Но задирист он был сверх меры даже по отношению к своим. Одиночкой так и остался в самой сокровенной глубине своего сибулонского существа. «Один борюсь. В этом есть наслаждение. Стану помирать — объясню» — вот одна из его рабочих записей. А среди воспоминаний Василия Белова встречается такое, похожее на эпизод из неснятого кинофильма: «Мы ехали однажды по столице ночью в такси, причем Шукшин был чуть “под мухой”. Вероятно, он на ходу соображал, где бы ему ночевать. Тогдашняя Москва среди глубокой ночи становилась совсем пустынной. Шукшин остановил машину напротив Савеловского и вылез. Шофера не отпускал. Я не мог оставить своего нового друга одного среди ночи и тоже вышел из машины. Друг же неожиданно принял боксерскую стойку. Начал он задираться и провоцировать меня на драку: “А ну, давай, давай, отбивайся!” И начал прискакивать вокруг меня. К боксу я был всю жизнь равнодушен и, хотя было обидно, отбиваться не стал. Шофер с любопытством глядел на нас из работающей машины. Шукшин сделал слабый непрофессиональный выпад, я оттолкнул его руку. “А, а, трусишь!” Я в сердцах уселся в кабину и хлопнул дверцей. Он сделал то же самое. Мы долго молчали. Таксист терпеливо ждал. Шукшин, смеясь, обозвал меня хлюпиком, упрекнул в боязни милиции. Я всерьез обиделся и надолго заглох. Шукшин почувствовал это, перестал хамить, начал просить прощения. Я промолчал. Не помню, куда мы поехали, кажется, к его благодетельнице Ольге Михайловне Румянцевой. Эта благородная женщина на свой страх и риск прописала Шукшина на своей жилплощади. Обиженный, я не стал заходить, решил уехать на чем угодно или уйти. Шукшин щедро расплатился с шофером и приказал ему свезти меня на улицу Добролюбова. Но я в тот раз уже закусил удила…»

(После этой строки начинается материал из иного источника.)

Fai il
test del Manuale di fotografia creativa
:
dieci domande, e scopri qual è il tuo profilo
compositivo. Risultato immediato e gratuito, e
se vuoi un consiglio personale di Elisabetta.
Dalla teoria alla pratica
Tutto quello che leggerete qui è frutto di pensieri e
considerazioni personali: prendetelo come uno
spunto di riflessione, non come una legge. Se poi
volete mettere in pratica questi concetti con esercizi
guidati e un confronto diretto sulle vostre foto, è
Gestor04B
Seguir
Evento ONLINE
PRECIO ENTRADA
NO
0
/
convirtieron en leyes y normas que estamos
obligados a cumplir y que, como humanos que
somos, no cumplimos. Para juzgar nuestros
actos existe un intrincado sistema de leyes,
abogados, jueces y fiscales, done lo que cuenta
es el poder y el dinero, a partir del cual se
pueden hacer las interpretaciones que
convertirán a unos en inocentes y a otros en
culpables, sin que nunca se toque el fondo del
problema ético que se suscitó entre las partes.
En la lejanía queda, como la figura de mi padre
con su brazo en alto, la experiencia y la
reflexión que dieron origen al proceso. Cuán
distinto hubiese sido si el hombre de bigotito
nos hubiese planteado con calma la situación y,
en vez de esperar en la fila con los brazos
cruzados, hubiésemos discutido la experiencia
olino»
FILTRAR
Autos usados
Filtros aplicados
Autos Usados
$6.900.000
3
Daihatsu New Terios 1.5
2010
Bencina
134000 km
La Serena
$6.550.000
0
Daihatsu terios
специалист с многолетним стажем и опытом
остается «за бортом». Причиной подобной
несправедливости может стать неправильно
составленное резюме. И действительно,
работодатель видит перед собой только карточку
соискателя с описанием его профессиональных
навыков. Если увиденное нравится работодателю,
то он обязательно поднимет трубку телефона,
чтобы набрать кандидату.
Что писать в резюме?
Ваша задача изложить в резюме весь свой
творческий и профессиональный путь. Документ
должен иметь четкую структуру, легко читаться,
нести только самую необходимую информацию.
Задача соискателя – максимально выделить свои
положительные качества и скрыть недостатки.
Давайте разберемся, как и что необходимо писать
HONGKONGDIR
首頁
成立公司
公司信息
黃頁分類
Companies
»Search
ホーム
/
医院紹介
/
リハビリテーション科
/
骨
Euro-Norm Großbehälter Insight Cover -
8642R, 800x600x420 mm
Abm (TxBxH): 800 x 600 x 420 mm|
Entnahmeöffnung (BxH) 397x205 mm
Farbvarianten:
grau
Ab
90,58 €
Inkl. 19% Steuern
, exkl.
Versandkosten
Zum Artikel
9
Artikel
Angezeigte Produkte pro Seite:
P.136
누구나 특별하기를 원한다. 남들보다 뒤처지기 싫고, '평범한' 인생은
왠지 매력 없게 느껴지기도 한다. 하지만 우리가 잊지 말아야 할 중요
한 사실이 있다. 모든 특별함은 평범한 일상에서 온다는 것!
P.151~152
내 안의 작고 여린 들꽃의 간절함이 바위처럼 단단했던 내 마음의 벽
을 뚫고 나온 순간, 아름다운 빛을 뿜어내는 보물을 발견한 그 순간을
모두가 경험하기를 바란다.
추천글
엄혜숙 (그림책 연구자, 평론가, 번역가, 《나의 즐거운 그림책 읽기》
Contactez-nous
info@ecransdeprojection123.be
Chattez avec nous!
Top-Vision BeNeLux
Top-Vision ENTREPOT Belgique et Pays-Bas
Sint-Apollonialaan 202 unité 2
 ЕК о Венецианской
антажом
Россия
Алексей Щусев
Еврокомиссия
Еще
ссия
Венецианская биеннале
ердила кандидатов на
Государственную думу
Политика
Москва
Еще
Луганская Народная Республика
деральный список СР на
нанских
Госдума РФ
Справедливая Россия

Я НЕ ЛЮБЛЮ, КОГДА МНЕ ЗАЖИГАЮТ ЗЕЛЕНЫЙ СВЕТ
Шукшинское желание обязательно с кем-нибудь подраться, поскандалить, найти себе везде если не врага, то противника, спарринг-партнера, было то исконное, с детства идущее и с годами лишь укрепляющееся свойство, которое проявлялось буквально во всем. Даже в том, как Шукшин пел, о чем замечательно написал в своих воспоминаниях Леонид Куравлев: «Пел Василий Макарович очень оригинально. Он упирался кулаком в левое колено, голову клонил к левому плечу, а рот кривил вправо; волосы падали на лоб, и он кого-то бодал — буквально, кого-то сильного, с кем спорил, кому силился доказать свою правоту, с ожесточением, даже со злостью».